On Sunday police said Michael Zehaf-Bibeau, the man who killed a Canadian soldier and attacked the Parliament building made a video of himself just before the attack, evidence that he was driven by ideological and political motives.
The incidents have prompted Harper and his Conservative colleagues to scramble to strengthen anti-terrorism legislation and sparked questions about Canada’s culture of openness that allowed anyone to walk freely into the Ottawa parliament building.
RCMP Commissioner Bob Paulson also could face questions about Zehaf-Bibeau. Paulson told reporters last week that he had come to Ottawa seeking a passport and intended to travel to Syria, a hotbed of Islamic militant activity.
But Zehaf-Bibeau’s mother, a top Canadian bureaucrat dealing with immigration issues who Paulson cited as the RCMP’s source for the information, denied his assertion.
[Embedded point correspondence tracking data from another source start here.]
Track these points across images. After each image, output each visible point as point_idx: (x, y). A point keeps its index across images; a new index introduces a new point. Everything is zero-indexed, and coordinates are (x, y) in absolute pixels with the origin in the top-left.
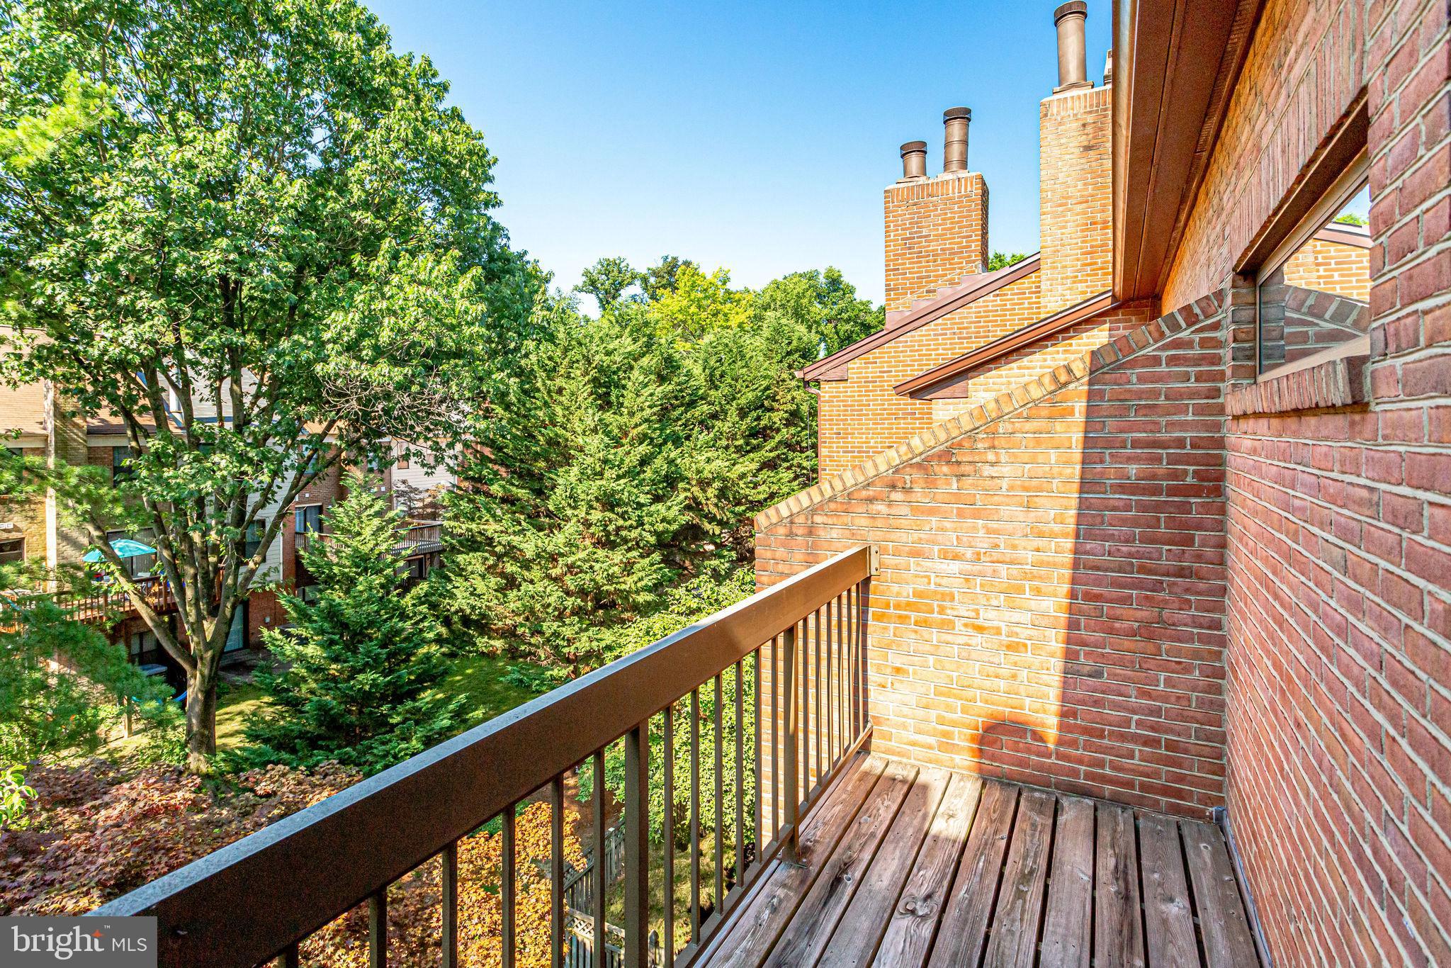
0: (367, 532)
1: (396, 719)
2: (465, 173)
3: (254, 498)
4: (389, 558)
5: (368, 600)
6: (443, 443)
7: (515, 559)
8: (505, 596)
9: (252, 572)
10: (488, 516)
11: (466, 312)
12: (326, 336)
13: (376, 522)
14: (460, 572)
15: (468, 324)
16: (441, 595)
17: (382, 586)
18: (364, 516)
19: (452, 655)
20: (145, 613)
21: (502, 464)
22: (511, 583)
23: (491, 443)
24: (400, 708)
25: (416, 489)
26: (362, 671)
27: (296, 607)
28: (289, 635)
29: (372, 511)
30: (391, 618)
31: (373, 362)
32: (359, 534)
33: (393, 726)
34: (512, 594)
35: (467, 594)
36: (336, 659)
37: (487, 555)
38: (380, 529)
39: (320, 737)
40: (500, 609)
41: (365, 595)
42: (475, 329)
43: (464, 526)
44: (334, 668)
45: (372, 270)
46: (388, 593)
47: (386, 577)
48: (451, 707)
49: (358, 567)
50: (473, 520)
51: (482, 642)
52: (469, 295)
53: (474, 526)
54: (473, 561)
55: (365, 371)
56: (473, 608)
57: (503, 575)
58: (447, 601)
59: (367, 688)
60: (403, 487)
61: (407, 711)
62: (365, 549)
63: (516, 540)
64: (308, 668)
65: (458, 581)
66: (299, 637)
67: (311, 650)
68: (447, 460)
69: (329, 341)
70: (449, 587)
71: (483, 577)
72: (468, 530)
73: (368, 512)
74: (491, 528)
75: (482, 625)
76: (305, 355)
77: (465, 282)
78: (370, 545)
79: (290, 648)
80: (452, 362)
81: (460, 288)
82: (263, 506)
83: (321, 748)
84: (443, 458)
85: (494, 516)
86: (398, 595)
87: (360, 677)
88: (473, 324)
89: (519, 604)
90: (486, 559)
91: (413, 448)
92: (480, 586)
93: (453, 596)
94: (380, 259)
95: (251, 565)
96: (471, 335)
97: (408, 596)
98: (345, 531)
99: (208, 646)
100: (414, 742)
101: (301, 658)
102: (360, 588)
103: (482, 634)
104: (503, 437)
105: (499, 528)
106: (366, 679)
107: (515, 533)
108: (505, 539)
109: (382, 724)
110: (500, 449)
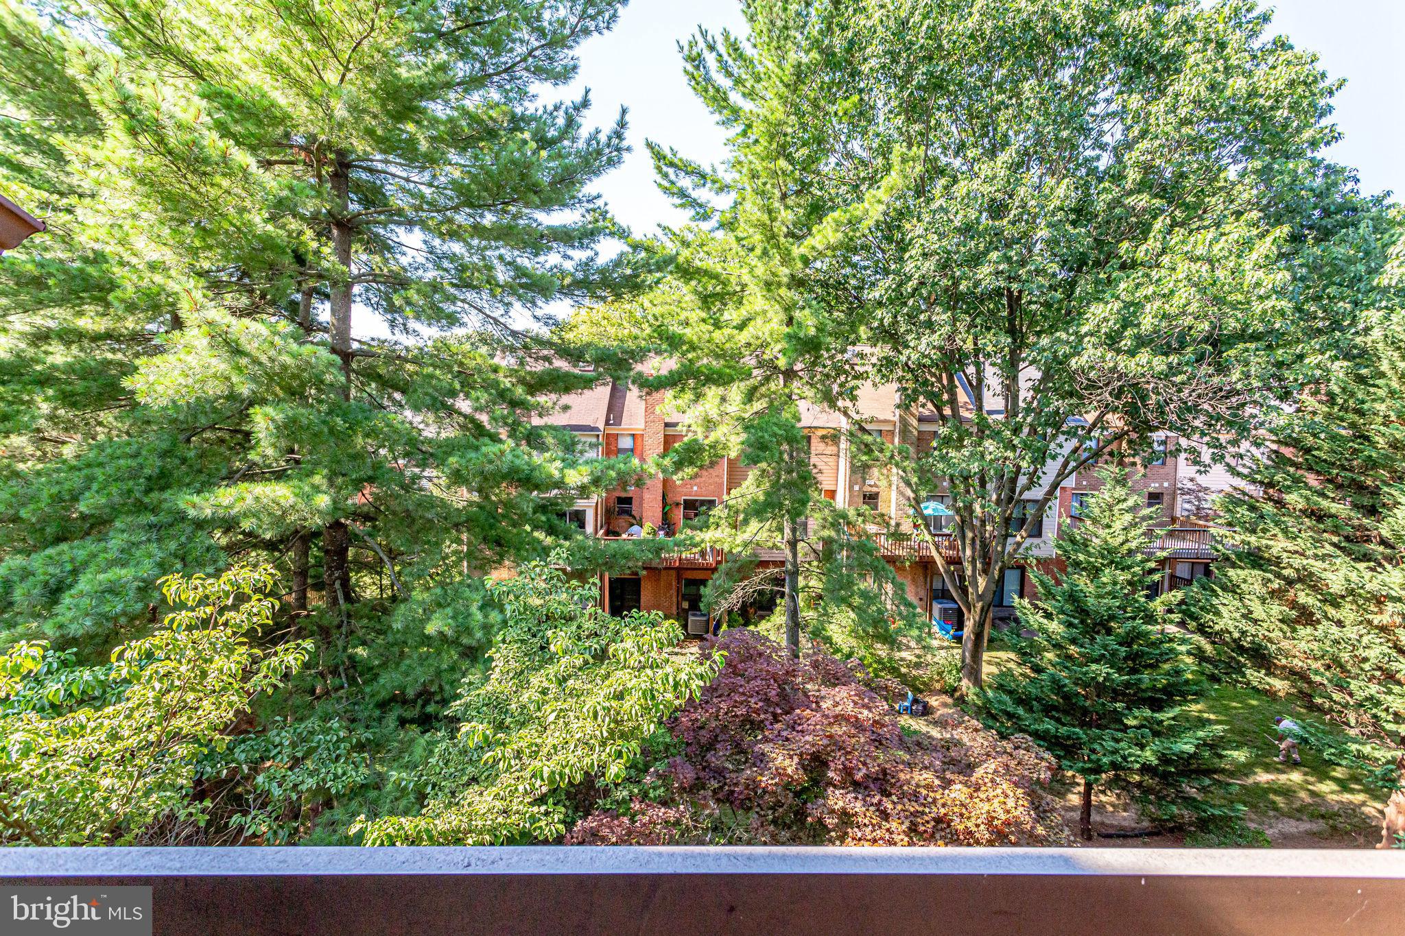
0: (1117, 526)
1: (1131, 722)
2: (1281, 114)
3: (1022, 480)
4: (1139, 557)
5: (1108, 593)
6: (1223, 438)
7: (1315, 588)
8: (1294, 630)
9: (1019, 544)
10: (1277, 531)
11: (1258, 284)
12: (1084, 330)
13: (1128, 517)
14: (1232, 589)
15: (1260, 297)
16: (1202, 609)
17: (1130, 583)
18: (1116, 509)
19: (1214, 678)
20: (939, 562)
21: (1310, 469)
22: (1306, 617)
23: (1295, 443)
24: (1136, 712)
25: (1206, 489)
26: (1097, 661)
27: (1042, 583)
28: (1036, 607)
29: (1124, 506)
30: (1134, 618)
31: (1132, 353)
32: (1109, 526)
33: (1127, 727)
34: (1304, 631)
35: (1238, 615)
36: (1074, 641)
37: (1270, 576)
38: (1134, 525)
39: (1055, 708)
40: (1285, 644)
41: (1109, 588)
42: (1269, 304)
43: (1237, 537)
44: (1073, 649)
45: (1140, 255)
46: (1134, 592)
47: (1134, 574)
48: (1200, 734)
49: (1103, 557)
50: (1254, 531)
51: (1254, 676)
52: (1268, 264)
53: (1253, 539)
54: (1250, 579)
55: (1124, 363)
56: (1243, 633)
57: (1293, 605)
58: (1210, 616)
59: (1101, 679)
60: (1190, 485)
61: (1146, 719)
62: (1115, 542)
63: (1316, 566)
64: (1049, 640)
65: (1227, 598)
66: (1045, 611)
67: (1054, 626)
68: (1228, 459)
69: (1086, 335)
70: (1215, 601)
71: (1263, 601)
72: (1243, 542)
73: (1121, 506)
74: (1278, 545)
75: (1261, 657)
76: (1063, 350)
77: (1265, 247)
78: (1121, 539)
79: (1035, 620)
80: (1241, 346)
81: (1254, 256)
82: (1029, 489)
83: (1052, 718)
84: (1223, 457)
85: (1285, 531)
86: (1147, 596)
87: (1094, 667)
88: (1268, 297)
89: (1315, 646)
90: (1269, 580)
91: (1184, 442)
92: (1258, 611)
93: (1218, 613)
94: (1151, 241)
95: (1018, 538)
96: (1264, 312)
97: (1158, 600)
98: (1095, 521)
99: (980, 597)
100: (1148, 753)
101: (1044, 631)
102: (1104, 580)
103: (1258, 667)
104: (1315, 436)
105: (1290, 546)
106: (1101, 670)
107: (1316, 556)
108: (1297, 562)
109: (1116, 719)
110: (1308, 451)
In a letter to news agency Postmedia, she said she told investigators her son told her he wanted to travel to Saudi Arabia to study the Koran.
Questions have also come up about how much information Canada shared with the United States about Zehaf-Bibeau and Rouleau, who ran over two Canadian soldiers in Quebec with a car, killing one, last week.
In the wake of Wednesday’s attack, some US officials raised concerns about security along the world’s longest undefended border.